### Aim of the task
Within the entries below, find each line containing the word "lines" and copy it.

---

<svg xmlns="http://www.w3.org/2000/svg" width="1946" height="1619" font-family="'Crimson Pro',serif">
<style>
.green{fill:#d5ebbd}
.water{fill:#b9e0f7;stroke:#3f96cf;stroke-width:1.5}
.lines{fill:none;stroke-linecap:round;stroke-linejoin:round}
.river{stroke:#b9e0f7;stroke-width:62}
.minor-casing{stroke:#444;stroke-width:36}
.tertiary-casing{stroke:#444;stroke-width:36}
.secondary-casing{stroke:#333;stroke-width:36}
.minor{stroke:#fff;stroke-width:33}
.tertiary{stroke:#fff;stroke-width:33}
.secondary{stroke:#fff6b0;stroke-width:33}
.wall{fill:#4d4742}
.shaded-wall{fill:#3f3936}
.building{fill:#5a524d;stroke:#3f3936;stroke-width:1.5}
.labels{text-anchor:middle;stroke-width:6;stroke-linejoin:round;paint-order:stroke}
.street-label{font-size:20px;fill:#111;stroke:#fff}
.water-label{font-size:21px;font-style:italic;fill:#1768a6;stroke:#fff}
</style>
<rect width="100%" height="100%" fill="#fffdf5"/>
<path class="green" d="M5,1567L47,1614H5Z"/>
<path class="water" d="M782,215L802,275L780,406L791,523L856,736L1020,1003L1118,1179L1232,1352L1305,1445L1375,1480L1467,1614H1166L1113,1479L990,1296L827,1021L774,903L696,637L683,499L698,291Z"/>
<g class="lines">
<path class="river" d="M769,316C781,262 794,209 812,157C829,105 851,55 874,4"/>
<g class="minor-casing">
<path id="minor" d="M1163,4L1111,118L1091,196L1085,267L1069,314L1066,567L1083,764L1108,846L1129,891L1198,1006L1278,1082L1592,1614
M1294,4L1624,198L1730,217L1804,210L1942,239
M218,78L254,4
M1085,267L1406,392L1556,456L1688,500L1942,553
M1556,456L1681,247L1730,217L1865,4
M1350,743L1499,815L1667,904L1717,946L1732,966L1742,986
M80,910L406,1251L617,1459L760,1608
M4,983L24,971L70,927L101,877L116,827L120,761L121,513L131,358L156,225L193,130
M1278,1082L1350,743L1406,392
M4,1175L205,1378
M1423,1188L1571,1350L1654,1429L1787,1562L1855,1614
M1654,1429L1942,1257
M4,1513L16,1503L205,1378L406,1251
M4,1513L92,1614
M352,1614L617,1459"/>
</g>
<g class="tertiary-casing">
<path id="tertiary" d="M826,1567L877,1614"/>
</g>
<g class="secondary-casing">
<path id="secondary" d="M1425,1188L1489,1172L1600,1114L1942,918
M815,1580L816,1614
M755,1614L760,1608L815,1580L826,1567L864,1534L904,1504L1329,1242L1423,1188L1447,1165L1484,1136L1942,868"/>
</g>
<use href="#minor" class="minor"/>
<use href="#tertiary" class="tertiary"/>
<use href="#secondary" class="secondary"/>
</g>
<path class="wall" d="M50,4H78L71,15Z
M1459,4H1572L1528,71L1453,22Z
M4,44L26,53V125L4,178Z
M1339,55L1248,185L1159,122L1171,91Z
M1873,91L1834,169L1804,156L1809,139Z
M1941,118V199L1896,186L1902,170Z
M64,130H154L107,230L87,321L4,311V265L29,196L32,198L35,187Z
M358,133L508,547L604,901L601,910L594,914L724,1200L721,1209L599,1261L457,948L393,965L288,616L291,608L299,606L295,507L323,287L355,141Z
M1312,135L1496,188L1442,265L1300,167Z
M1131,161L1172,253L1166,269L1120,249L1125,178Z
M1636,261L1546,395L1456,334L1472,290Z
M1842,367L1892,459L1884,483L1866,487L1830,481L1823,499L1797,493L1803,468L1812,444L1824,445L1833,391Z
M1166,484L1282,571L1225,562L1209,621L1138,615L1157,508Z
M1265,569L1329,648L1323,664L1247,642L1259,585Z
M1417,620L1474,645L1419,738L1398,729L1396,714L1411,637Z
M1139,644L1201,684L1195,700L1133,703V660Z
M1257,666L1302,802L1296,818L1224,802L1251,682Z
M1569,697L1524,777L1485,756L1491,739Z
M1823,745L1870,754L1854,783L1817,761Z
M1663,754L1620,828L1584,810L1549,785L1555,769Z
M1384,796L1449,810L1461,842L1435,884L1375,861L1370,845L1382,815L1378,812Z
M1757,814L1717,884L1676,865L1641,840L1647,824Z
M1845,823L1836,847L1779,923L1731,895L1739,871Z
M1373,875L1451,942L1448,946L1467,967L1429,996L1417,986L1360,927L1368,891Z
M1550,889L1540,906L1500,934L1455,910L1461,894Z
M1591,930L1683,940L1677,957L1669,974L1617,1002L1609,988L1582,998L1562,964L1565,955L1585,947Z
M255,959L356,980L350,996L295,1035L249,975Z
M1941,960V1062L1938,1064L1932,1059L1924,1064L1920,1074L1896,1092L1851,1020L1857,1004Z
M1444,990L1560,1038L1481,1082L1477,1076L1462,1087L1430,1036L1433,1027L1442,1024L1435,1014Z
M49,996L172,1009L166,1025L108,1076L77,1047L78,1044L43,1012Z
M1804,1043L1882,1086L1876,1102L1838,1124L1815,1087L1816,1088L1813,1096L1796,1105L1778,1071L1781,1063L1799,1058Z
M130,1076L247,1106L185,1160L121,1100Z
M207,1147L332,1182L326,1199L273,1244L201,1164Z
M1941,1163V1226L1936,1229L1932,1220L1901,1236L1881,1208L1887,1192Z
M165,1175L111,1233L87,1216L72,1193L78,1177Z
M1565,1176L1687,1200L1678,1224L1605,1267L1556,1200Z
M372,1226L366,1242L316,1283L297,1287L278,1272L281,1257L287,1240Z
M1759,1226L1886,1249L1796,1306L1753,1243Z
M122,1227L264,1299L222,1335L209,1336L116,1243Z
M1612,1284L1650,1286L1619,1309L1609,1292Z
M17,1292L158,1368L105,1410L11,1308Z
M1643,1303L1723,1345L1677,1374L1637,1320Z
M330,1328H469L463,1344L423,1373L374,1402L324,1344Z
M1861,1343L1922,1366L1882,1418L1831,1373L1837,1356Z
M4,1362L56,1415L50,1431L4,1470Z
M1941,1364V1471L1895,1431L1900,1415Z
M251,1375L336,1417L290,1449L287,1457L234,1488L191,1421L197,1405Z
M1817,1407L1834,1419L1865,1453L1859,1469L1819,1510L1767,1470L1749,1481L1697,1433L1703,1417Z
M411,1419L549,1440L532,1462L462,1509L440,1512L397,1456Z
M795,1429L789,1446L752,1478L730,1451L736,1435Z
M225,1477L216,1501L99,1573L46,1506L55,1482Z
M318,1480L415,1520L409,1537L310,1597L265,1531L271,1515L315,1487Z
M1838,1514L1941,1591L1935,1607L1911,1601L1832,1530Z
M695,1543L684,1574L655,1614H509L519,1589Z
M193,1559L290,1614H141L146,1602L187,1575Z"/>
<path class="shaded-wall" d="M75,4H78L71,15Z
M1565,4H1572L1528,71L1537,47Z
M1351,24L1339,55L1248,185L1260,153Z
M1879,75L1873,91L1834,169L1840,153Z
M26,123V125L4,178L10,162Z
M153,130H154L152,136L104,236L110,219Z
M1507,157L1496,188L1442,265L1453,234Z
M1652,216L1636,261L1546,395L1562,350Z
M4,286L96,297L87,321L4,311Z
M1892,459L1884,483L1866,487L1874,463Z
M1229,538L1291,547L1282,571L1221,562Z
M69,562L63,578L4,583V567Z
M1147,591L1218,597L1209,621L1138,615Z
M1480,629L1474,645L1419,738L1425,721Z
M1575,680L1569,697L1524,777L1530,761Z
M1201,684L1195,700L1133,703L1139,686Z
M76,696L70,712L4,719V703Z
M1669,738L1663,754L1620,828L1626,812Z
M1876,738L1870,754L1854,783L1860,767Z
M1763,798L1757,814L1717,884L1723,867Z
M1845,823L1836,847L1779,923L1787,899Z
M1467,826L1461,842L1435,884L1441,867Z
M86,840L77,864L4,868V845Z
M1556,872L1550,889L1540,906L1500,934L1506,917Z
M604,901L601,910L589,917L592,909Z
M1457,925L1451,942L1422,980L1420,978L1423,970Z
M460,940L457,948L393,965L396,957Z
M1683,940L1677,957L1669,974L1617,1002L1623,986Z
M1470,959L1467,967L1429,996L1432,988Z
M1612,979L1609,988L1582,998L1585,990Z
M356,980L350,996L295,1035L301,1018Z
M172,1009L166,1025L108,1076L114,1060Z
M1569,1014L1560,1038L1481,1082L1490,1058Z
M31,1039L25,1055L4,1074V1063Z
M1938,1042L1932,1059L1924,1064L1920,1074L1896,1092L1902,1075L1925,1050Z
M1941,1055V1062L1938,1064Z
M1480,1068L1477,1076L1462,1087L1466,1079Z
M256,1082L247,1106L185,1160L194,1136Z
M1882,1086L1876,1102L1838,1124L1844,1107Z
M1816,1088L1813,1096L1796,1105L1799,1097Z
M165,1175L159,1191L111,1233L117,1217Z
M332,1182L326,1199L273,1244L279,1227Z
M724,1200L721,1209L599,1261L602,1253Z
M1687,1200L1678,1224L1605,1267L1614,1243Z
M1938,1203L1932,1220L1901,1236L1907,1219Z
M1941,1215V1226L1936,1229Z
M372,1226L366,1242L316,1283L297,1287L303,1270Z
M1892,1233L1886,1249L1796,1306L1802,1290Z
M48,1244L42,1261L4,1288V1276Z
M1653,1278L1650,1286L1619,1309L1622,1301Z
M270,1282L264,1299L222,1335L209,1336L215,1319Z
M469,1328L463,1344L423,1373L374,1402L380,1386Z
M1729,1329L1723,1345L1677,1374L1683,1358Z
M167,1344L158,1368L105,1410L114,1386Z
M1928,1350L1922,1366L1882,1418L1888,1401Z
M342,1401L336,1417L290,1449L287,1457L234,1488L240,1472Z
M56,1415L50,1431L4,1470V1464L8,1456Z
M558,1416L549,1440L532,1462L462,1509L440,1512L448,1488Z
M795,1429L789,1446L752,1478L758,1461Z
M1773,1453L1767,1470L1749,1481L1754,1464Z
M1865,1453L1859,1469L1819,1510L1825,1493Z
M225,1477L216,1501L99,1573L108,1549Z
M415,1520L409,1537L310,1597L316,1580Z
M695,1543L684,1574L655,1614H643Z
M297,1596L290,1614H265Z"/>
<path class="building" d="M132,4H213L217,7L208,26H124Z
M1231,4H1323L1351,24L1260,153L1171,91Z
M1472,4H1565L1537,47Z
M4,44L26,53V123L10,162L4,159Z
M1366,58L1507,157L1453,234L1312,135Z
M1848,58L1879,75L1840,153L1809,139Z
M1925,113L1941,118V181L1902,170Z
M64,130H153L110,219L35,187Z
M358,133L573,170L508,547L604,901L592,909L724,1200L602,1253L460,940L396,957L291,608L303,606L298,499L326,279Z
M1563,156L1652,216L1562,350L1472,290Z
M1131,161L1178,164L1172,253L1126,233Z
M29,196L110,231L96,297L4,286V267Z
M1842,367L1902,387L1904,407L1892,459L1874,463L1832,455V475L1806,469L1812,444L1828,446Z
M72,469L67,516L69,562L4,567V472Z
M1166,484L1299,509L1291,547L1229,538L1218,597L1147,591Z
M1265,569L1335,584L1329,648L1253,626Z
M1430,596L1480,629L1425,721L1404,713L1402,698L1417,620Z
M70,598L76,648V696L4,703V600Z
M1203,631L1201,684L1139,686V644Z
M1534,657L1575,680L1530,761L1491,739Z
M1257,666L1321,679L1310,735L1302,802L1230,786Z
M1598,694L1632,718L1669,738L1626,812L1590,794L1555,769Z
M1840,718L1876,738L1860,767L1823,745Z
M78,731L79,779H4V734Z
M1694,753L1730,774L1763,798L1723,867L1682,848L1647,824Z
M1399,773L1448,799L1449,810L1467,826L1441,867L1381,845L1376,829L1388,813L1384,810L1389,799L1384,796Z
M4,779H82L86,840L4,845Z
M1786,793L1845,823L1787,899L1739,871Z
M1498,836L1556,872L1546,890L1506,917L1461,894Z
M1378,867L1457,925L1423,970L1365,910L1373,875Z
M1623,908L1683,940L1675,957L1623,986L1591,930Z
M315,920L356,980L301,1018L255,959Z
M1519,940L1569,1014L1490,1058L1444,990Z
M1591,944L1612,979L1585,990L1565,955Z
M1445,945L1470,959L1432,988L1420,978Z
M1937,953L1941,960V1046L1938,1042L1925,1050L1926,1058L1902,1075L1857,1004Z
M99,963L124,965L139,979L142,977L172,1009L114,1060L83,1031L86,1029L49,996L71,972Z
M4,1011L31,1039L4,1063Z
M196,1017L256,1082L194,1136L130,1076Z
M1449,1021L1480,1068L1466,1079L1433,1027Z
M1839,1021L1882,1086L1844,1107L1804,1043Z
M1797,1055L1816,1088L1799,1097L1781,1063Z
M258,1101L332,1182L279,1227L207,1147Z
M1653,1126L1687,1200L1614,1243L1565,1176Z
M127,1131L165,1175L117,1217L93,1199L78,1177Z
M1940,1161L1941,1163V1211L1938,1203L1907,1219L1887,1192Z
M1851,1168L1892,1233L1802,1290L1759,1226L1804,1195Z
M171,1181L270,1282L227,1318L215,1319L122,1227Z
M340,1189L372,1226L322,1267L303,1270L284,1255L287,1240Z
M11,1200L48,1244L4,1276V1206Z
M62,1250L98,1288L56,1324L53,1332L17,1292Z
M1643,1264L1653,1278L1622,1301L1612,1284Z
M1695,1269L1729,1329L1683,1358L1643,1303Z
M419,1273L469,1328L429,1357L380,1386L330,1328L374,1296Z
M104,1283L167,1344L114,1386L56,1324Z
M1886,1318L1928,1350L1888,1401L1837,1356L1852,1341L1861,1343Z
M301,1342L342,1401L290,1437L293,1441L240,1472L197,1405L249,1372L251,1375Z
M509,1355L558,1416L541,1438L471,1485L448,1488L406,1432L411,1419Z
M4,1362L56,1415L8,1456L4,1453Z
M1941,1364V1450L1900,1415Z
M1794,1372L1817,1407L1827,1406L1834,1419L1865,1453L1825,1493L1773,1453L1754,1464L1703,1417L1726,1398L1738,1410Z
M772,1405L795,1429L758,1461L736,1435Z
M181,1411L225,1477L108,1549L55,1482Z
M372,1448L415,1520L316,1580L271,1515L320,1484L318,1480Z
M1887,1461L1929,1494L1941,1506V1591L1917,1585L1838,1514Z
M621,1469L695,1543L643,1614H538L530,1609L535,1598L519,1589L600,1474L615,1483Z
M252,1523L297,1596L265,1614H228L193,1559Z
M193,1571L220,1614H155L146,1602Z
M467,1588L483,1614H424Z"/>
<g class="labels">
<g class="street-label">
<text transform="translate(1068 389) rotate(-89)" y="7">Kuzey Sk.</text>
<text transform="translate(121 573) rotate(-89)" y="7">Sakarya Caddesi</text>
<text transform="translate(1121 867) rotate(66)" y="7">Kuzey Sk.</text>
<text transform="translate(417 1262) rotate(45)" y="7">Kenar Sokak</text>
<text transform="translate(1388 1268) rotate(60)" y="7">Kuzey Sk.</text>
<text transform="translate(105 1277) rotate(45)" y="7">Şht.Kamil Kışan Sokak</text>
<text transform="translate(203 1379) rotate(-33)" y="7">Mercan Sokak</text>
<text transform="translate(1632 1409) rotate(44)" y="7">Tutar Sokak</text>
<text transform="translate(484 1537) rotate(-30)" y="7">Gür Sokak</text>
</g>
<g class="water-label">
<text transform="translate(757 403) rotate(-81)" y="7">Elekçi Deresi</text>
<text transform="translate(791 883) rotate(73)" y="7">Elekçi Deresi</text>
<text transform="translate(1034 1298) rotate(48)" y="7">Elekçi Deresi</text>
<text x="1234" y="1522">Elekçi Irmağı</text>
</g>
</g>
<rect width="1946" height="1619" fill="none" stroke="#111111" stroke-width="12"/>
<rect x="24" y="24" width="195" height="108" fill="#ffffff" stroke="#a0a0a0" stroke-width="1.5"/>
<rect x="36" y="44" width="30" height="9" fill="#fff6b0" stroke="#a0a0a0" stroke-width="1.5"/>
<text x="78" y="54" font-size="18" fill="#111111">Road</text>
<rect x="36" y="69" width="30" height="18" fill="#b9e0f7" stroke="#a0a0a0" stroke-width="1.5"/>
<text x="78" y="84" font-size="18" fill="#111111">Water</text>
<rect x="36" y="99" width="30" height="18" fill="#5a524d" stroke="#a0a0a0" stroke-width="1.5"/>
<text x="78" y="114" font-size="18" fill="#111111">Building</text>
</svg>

---

### Result below
.lines{fill:none;stroke-linecap:round;stroke-linejoin:round}
<g class="lines">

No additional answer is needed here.